Kaz narrowed his eyes at her, but he picked up the food all the same. They were quiet for a few minutes. When she’d finished, Inej shut her eyes and leaned back against the wall. There was a pause, long enough that Kaz began to wonder if she’d fallen asleep.
“That’s not how Grisha work,” she said at last.
“We’ve ruled out every other option,” Kaz argued.
“If Nina or Jesper could pull off something like this, we’d know about it,” she replied.
“And they’re the experts?”
“Certainly more than you are.”
“...I suppose.”
Inej raised an eyebrow, a faint smile tugging at the corners of her mouth. “Is Kaz Brekker admitting that I’m right?”
“Don’t push your luck, Wraith,” he warned. Her smile widened, and Kaz felt dizzy looking at her. He focused on his too-bitter coffee instead. He heard her let out a sigh.
“I don’t like this, Kaz,” she murmured. “If there’s someone this dangerous out there, I want to know who they are and what they're after.”
He risked a glance at her. The candlelight haloed her face in a way that bordered on angelic. He wondered — not for the first time — if her hair was as soft as it looked.

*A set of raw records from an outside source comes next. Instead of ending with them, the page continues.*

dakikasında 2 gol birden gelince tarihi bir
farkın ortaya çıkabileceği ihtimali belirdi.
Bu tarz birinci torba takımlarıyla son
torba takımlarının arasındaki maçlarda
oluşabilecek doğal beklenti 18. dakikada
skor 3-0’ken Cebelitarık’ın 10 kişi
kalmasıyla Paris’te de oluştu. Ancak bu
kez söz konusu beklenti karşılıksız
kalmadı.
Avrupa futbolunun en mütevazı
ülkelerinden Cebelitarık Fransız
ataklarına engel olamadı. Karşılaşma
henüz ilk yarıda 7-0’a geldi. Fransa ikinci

“I'm sure we'll find out. Someone with this kind of power won’t stop at one hit. I know I wouldn’t.” His voice was calm, but she was right. Anyone that could walk through walls was a very real threat, if only because they were competition.
“Should I go back to have a second look?” she asked. Kaz shook his head.
“If there was a way to crack this, we would’ve figured it out. The truth will come out sooner or later. This city leaks information like a sieve.”
They wouldn’t learn how it had been done for a few weeks. But by then, of course, they had other things to worry about.